The Iranian protests of 2009. WikiLeaks. And now the unrest in Tunisia. It doesn’t take a genius to observe the very different ways the US government has reacted and is currently reacting to those events as part of its internet freedom policy, one which is pretty much part of its foreign policy.
Jillian C. York makes the point rather nicely.
If we as a nation truly believed in Internet freedom, then we would focus not only on those countries that might benefit us (a free Iran, a capitalist China) but on all of those nations where citizens are restricted from speaking out. We would loosen the export controls on Syria–not just Iran–to allow Syrian citizens access to communications and circumvention tools, and we would give our ally Tunisia–secular, egalitarian Tunisia–incentive to stop oppressing its citizens.
Although, as Brian Whitwalker observes, it might not be such a bad thing that Tunisia isn’t getting much attention from the United States and its media.
Now, on a related note, sadly, it looks like Tunisian activist and blogger, Slim Amamou, whom I personally know and had the pleasure of meeting in Beirut and chilling with, has been arrested by the Tunisian authorities for the horrible evil crime of peacefully expressing his views and advocating for freedom of speech.
On another related note, good luck to Jake, aka Jacob Appelbaum, billed in this hyperbolic Rolling Stones blog post as “the Most Dangerous Man in Cyberspace: The American Behind Wikileaks.”
Appelbaum is the public face of Tor Project, an organization that, by introducing intermediaries between computers, is used to prevent some of the world’s most repressive regimes from tracking activists’ movements online. Dissidents from China, Tunisia and a suspected high-level member of the Iranian military have used it to protect their identities.
While Appelbaum’s work for Tor has been substantial, more notorious is his extensive work for Wikileaks. “Jake has been a tireless promoter behind the scenes of our cause,” founder Julian Assange said.
I’ve had the fortune of being trained by Jake on how to properly use Tor and other anti-censorship and anonymity tools, twice so far at two separate events, and I certainly hope he can endure the crap he’s been facing lately.
The next days and weeks are going to be interesting for sure, especially as the US Department of Justice builds up its case against Assange, and the unrest hopefully continues in Tunisia and produces some fruitful results. Until then, many questions will remain unanswered, but one thing is for sure. America’s “Net Freedom” policy needs some serious uniformity.
UPDATE: It’s official. Dictator Ben Ali is bye bye. What a glorious, historic moment. What an inspiration. What a beautiful scene.

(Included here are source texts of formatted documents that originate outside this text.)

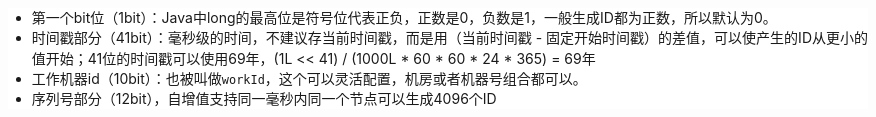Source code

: - 第一个bit位（1bit）：Java中long的最高位是符号位代表正负，正数是0，负数是1，一般生成ID都为正数，所以默认为0。
- 时间戳部分（41bit）：毫秒级的时间，不建议存当前时间戳，而是用（当前时间戳 - 固定开始时间戳）的差值，可以使产生的ID从更小的值开始；41位的时间戳可以使用69年，(1L << 41) / (1000L * 60 * 60 * 24 * 365) = 69年
- 工作机器id（10bit）：也被叫做`workId`，这个可以灵活配置，机房或者机器号组合都可以。
- 序列号部分（12bit），自增值支持同一毫秒内同一个节点可以生成4096个ID

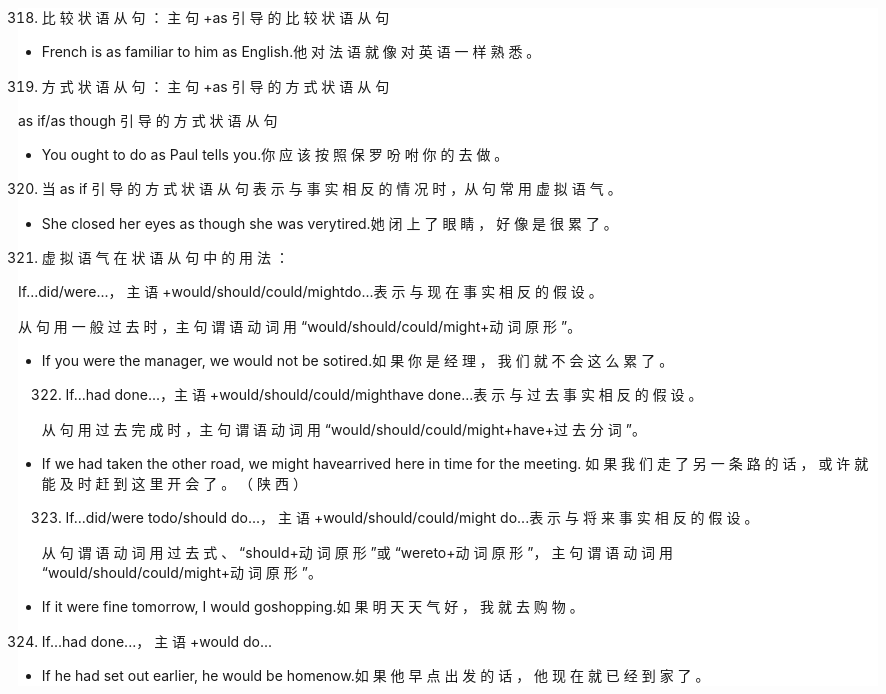 318. 比 较 状 语 从 句 ： 主 句 +as 引 导 的 比 较 状 语 从 句

- French is as familiar to him as English.他 对 法 语 就 像 对 英 语 一 样 熟 悉 。

319. 方 式 状 语 从 句 ： 主 句 +as 引 导 的 方 式 状 语 从 句

as if/as though 引 导 的 方 式 状 语 从 句

- You ought to do as Paul tells you.你 应 该 按 照 保 罗 吩 咐 你 的 去 做 。

320. 当 as if 引 导 的 方 式 状 语 从 句 表 示 与 事 实 相 反 的 情 况 时 ，从 句 常 用 虚 拟 语 气 。

- She closed her eyes as though she was verytired.她 闭 上 了 眼 睛 ， 好 像 是 很 累 了 。

321. 虚 拟 语 气 在 状 语 从 句 中 的 用 法 ：

If...did/were...， 主 语 +would/should/could/mightdo...表 示 与 现 在 事 实 相 反 的 假 设 。

从 句 用 一 般 过 去 时 ，主 句 谓 语 动 词 用 “would/should/could/might+动 词 原 形 ”。

- If you were the manager, we would not be sotired.如 果 你 是 经 理 ， 我 们 就 不 会 这 么 累 了 。

  322.   If...had done...，主 语 +would/should/could/mighthave done...表 示 与 过 去 事 实 相 反 的 假 设 。

  从 句 用 过 去 完 成 时 ，主 句 谓 语 动 词 用 “would/should/could/might+have+过 去 分 词 ”。

- If we had taken the other road, we might havearrived here in time for the meeting. 如 果 我 们 走 了 另 一 条 路 的 话 ， 或 许 就 能 及 时 赶 到 这 里 开 会 了 。 （ 陕 西 ）

  323.   If...did/were todo/should do...， 主 语 +would/should/could/might do...表 示 与 将 来 事 实 相 反 的 假 设 。

  从 句 谓 语 动 词 用 过 去 式 、 “should+动 词 原 形 ”或 “wereto+动 词 原 形 ”， 主 句 谓 语 动 词 用 “would/should/could/might+动 词 原 形 ”。

- If it were fine tomorrow, I would goshopping.如 果 明 天 天 气 好 ， 我 就 去 购 物 。

324. If...had done...， 主 语 +would do...

- If he had set out earlier, he would be homenow.如 果 他 早 点 出 发 的 话 ， 他 现 在 就 已 经 到 家 了 。

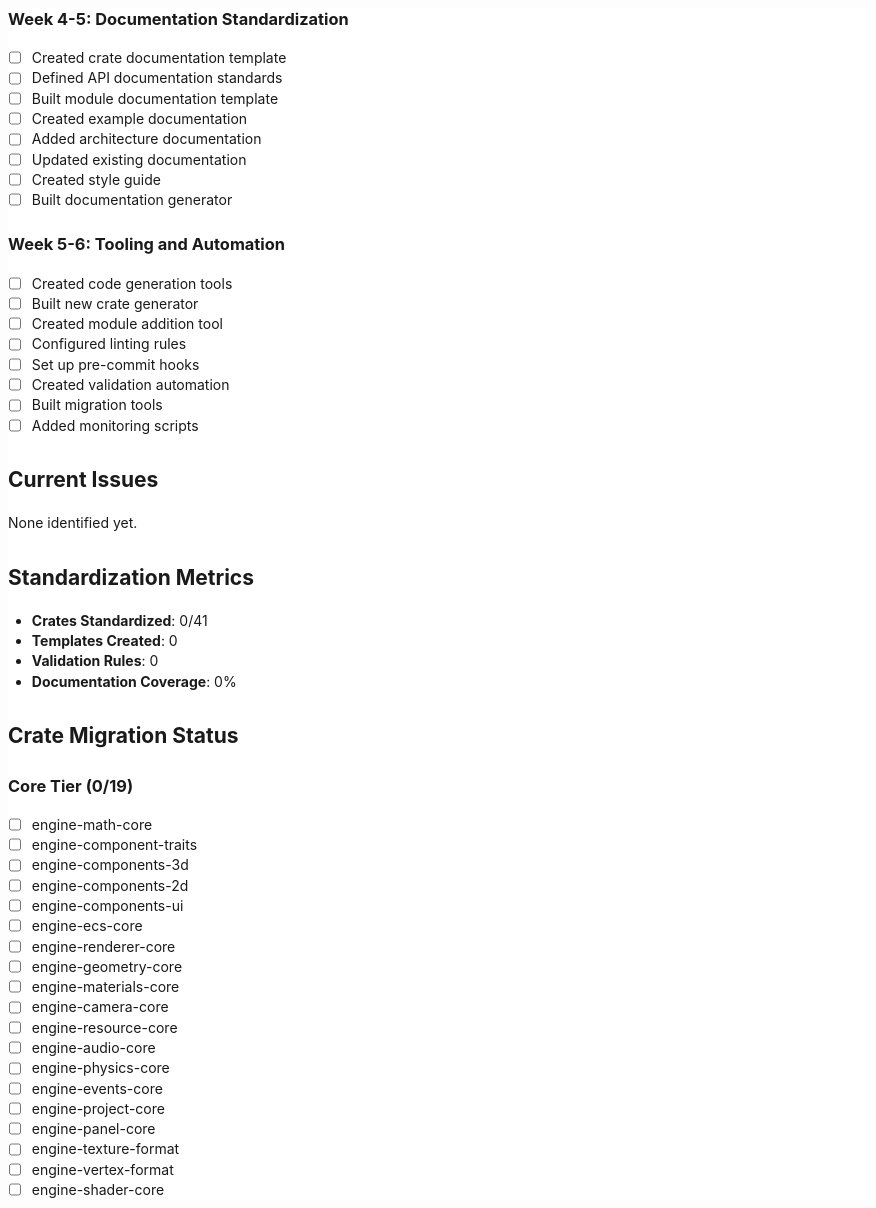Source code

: ### Week 4-5: Documentation Standardization
- [ ] Created crate documentation template
- [ ] Defined API documentation standards
- [ ] Built module documentation template
- [ ] Created example documentation
- [ ] Added architecture documentation
- [ ] Updated existing documentation
- [ ] Created style guide
- [ ] Built documentation generator

### Week 5-6: Tooling and Automation
- [ ] Created code generation tools
- [ ] Built new crate generator
- [ ] Created module addition tool
- [ ] Configured linting rules
- [ ] Set up pre-commit hooks
- [ ] Created validation automation
- [ ] Built migration tools
- [ ] Added monitoring scripts

## Current Issues
None identified yet.

## Standardization Metrics
- **Crates Standardized**: 0/41
- **Templates Created**: 0
- **Validation Rules**: 0
- **Documentation Coverage**: 0%

## Crate Migration Status

### Core Tier (0/19)
- [ ] engine-math-core
- [ ] engine-component-traits
- [ ] engine-components-3d
- [ ] engine-components-2d
- [ ] engine-components-ui
- [ ] engine-ecs-core
- [ ] engine-renderer-core
- [ ] engine-geometry-core
- [ ] engine-materials-core
- [ ] engine-camera-core
- [ ] engine-resource-core
- [ ] engine-audio-core
- [ ] engine-physics-core
- [ ] engine-events-core
- [ ] engine-project-core
- [ ] engine-panel-core
- [ ] engine-texture-format
- [ ] engine-vertex-format
- [ ] engine-shader-core
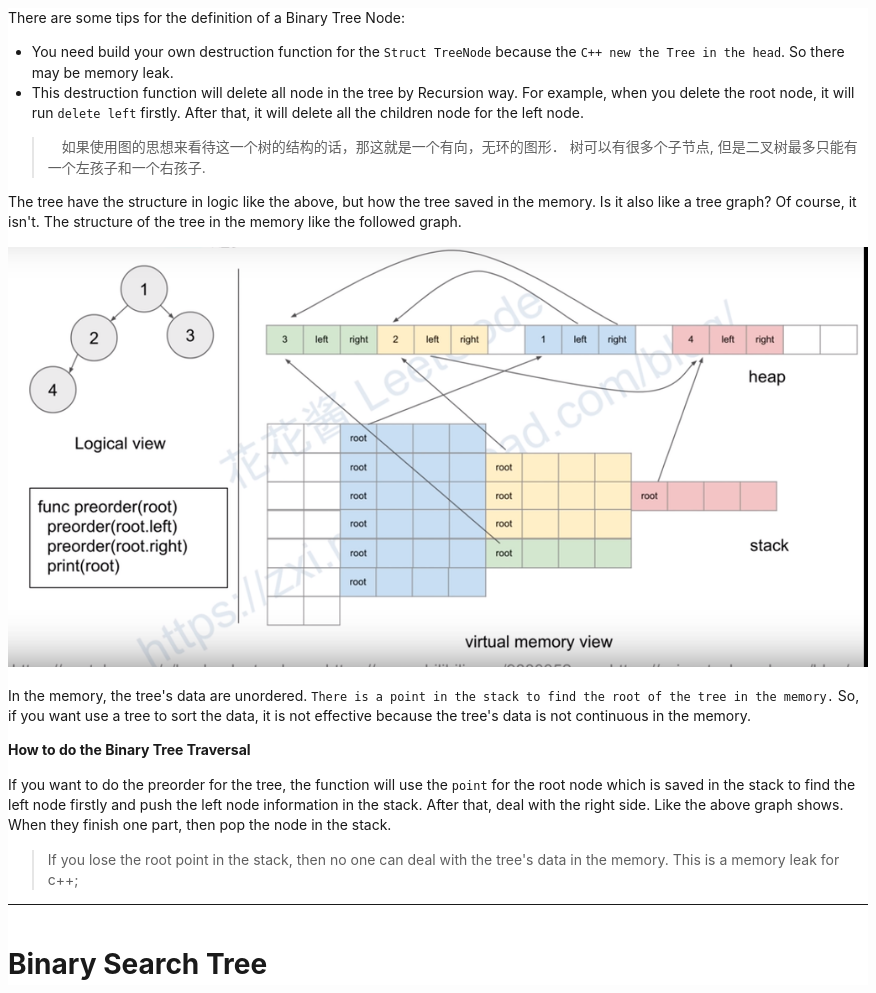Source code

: There are some tips for the definition of a Binary Tree Node:

- You need build your own destruction function for the `Struct TreeNode` because the `C++ new the Tree in the head`. So there may be memory leak. 
- This destruction function will delete all node in the tree by Recursion way. For example, when you delete the root node, it will run `delete left` firstly. After that, it will delete all the children node for the left node.

>　如果使用图的思想来看待这一个树的结构的话，那这就是一个有向，无环的图形．
> 树可以有很多个子节点, 但是二叉树最多只能有一个左孩子和一个右孩子.

The tree have the structure in logic like the above, but how the tree saved in the memory. Is it also like a tree graph? Of course, it isn't. The structure of the tree in the memory like the followed graph.

![](/images/in-post/2019-01-12-Leetcode-Tree-Summary/2019-01-12-13-45-43.png)

In the memory, the tree's data are unordered. `There is a point in the stack to find the root of the tree in the memory.` So, if you want use a tree to sort the data, it is not effective because the tree's data is not continuous in the memory.

**How to do the Binary Tree Traversal**

If you want to do the preorder for the tree, the function will use the `point` for the root node which is saved in the stack to find the left node firstly and push the left node information in the stack. After that, deal with the right side. Like the above graph shows. When they finish one part, then pop the node in the stack.

> If you lose the root point in the stack, then no one can deal with the tree's data in the memory. This is a memory leak for c++;

------

# Binary Search Tree
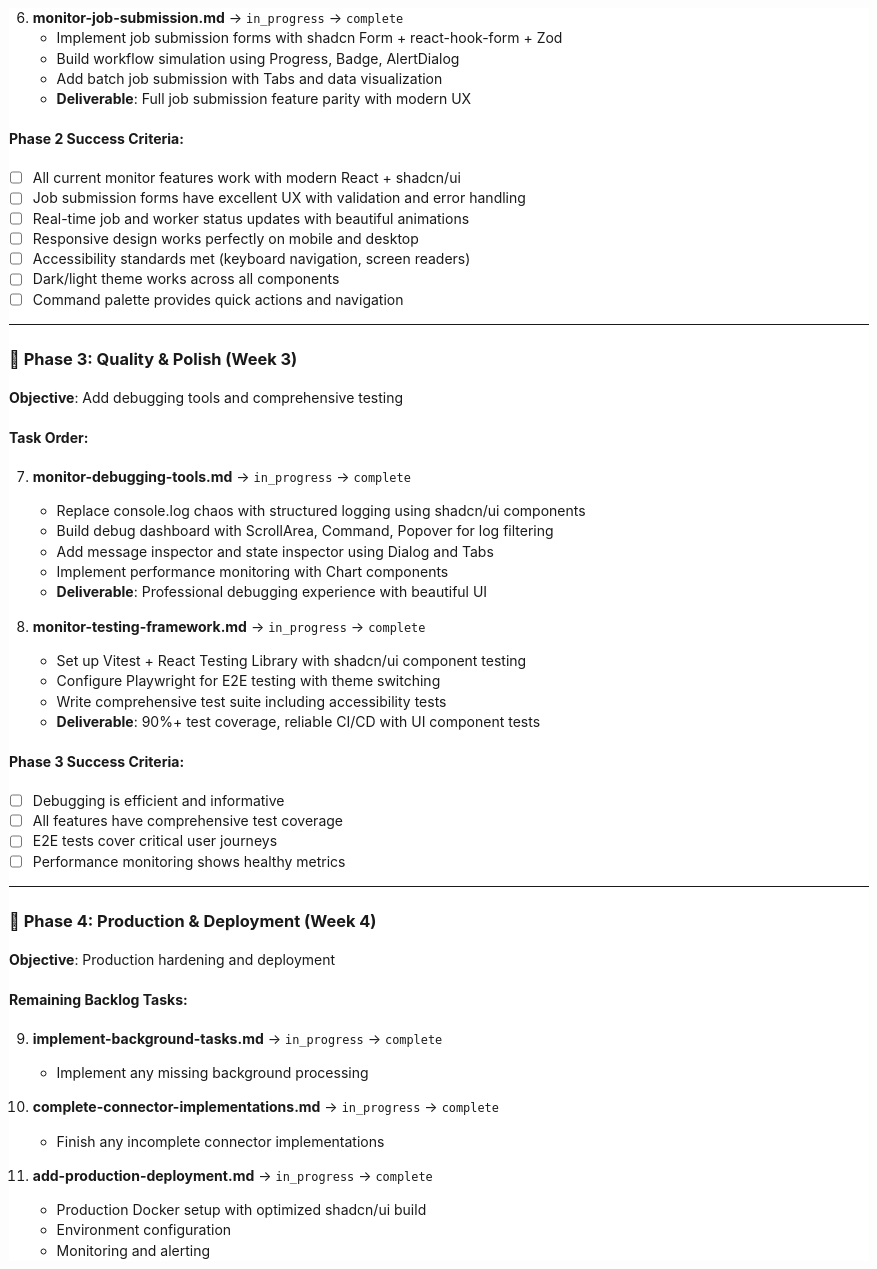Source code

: 6. **monitor-job-submission.md** → `in_progress` → `complete`
   - Implement job submission forms with shadcn Form + react-hook-form + Zod
   - Build workflow simulation using Progress, Badge, AlertDialog
   - Add batch job submission with Tabs and data visualization
   - **Deliverable**: Full job submission feature parity with modern UX

#### Phase 2 Success Criteria:
- [ ] All current monitor features work with modern React + shadcn/ui
- [ ] Job submission forms have excellent UX with validation and error handling
- [ ] Real-time job and worker status updates with beautiful animations
- [ ] Responsive design works perfectly on mobile and desktop
- [ ] Accessibility standards met (keyboard navigation, screen readers)
- [ ] Dark/light theme works across all components
- [ ] Command palette provides quick actions and navigation

---

### 🔧 **Phase 3: Quality & Polish (Week 3)**
**Objective**: Add debugging tools and comprehensive testing

#### Task Order:
7. **monitor-debugging-tools.md** → `in_progress` → `complete`
   - Replace console.log chaos with structured logging using shadcn/ui components
   - Build debug dashboard with ScrollArea, Command, Popover for log filtering
   - Add message inspector and state inspector using Dialog and Tabs
   - Implement performance monitoring with Chart components
   - **Deliverable**: Professional debugging experience with beautiful UI

8. **monitor-testing-framework.md** → `in_progress` → `complete`
   - Set up Vitest + React Testing Library with shadcn/ui component testing
   - Configure Playwright for E2E testing with theme switching
   - Write comprehensive test suite including accessibility tests
   - **Deliverable**: 90%+ test coverage, reliable CI/CD with UI component tests

#### Phase 3 Success Criteria:
- [ ] Debugging is efficient and informative
- [ ] All features have comprehensive test coverage
- [ ] E2E tests cover critical user journeys
- [ ] Performance monitoring shows healthy metrics

---

### 🚀 **Phase 4: Production & Deployment (Week 4)**
**Objective**: Production hardening and deployment

#### Remaining Backlog Tasks:
9. **implement-background-tasks.md** → `in_progress` → `complete`
   - Implement any missing background processing
   
10. **complete-connector-implementations.md** → `in_progress` → `complete`
    - Finish any incomplete connector implementations

11. **add-production-deployment.md** → `in_progress` → `complete`
    - Production Docker setup with optimized shadcn/ui build
    - Environment configuration
    - Monitoring and alerting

Like many others, I’ve been following the news closely, and while I am excited about the future prospects of something similar happening in other Arab countries, I remain cautious, because Tunisia is quite a unique case. Also, while social media played a significant role in what happened, it’s only a single factor amongst others, and it can’t take all the credit, or even most of it, as Ethan Zuckerman has explained.
Whatever happens after this, remains to be seen, but I do predict one thing. Governments in the region are going to start thinking about ways of controlling the internet more effectively to preempt any similar developments from taking place within their countries. Good luck to us netizens and bloggers.